The CMA stated that it had the greatest concerns regarding infant milk out of the ten product categories it thoroughly investigated. Next year, it will release its research findings on the industry.
A representative for Danone UK & Ireland stated that the company has observed that the baby formula industry is competitive. “We acknowledge the difficulties parents face as a result of inflation,” they continued. We have put a lot of effort into making savings, absorbing the large cost increases we have seen, and minimizing price rises at this trying time. We intend to maintain our communication with the CMA in the upcoming months.
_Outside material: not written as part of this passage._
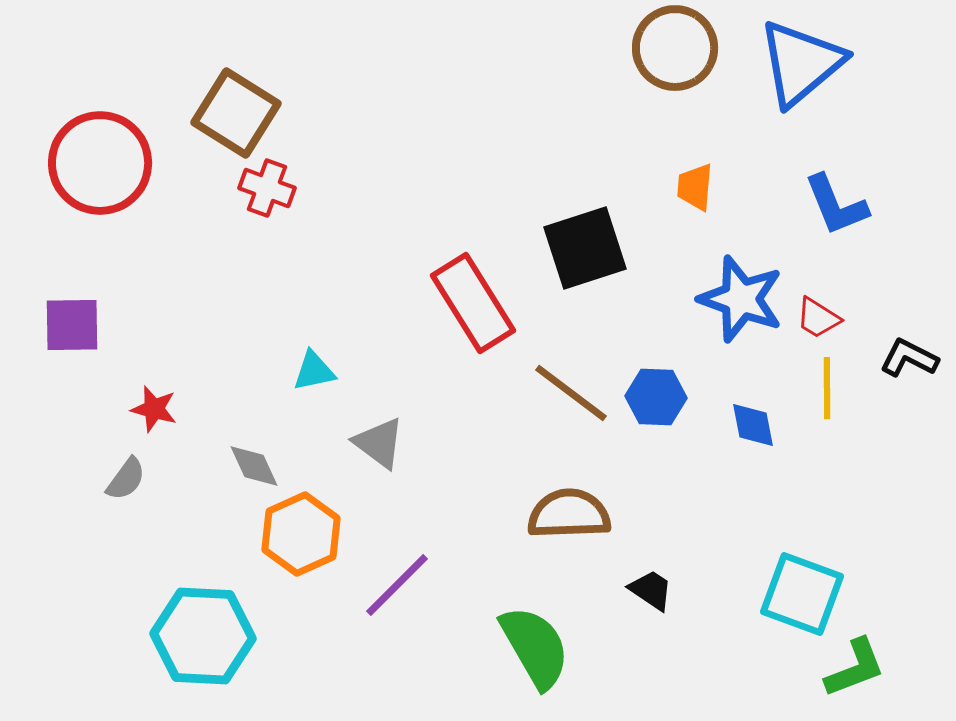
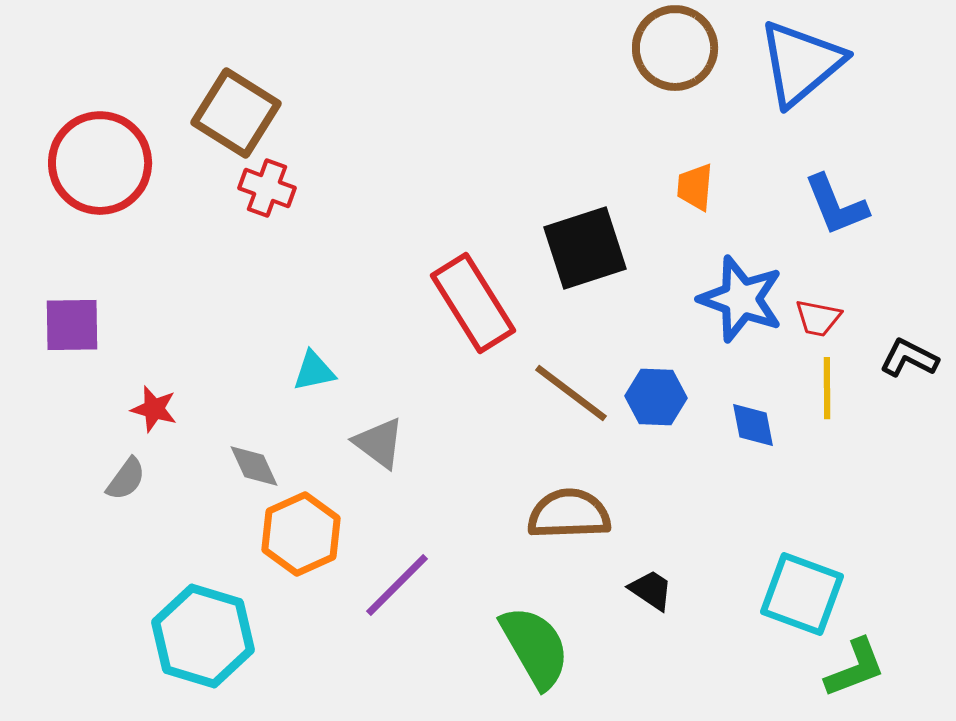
red trapezoid: rotated 21 degrees counterclockwise
cyan hexagon: rotated 14 degrees clockwise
As part of its mission to “keep products affordable and accessible for parents while still paying fair prices to our suppliers, including farmers,” Nestlé stated that it welcomed the CMA study and remained open to “all constructive dialogue to help parents in the most effective way possible.”
When contacted for comment, HiPP and Kendamil did not reply right away.
Despite dropping to 10.1% in October—well above the 4.6% inflation rate overall—food price inflation is still running at historically high levels. According to consumer organization Which?, supermarket prices have risen by more than 25% over the previous two years.
Similar to its July investigation into retail competition in the grocery sector, the watchdog’s most recent report concluded that most branded manufacturers’ overall profit margins had decreased since 2021 and that the majority of the food inflation since early 2021 had been caused by passing on rising input costs to consumers.
Nonetheless, it found a number of product categories where branded items’ price increases have surpassed their costs.
Which? expressed concerns that consumers who rely on convenience stores and smaller shops may not have access to reasonably priced options and stated that they would be surprised to hear about the profit-increasing strategies employed by major firms.
According to Which?’s head of food policy Sue Davies, “many people who have been struggling to deal with food price inflation will find this shocking.” “The evidence supports concerns that consumers who frequently shop at the big supermarkets’ convenience store branches—which rarely carry the lowest-priced own-brand lines—may find it difficult to find more reasonably priced food.”
In January, the CMA announced that it also planned to begin looking into the pricing of loyalty programs, which restrict supermarkets’ discounts to those who enroll in them.
Supermarkets are using loyalty program pricing more frequently, according to Cardell, meaning that price incentives are exclusively available to customers who have loyalty cards. “This begs several questions regarding how loyalty program pricing affects customers and the level of competition.”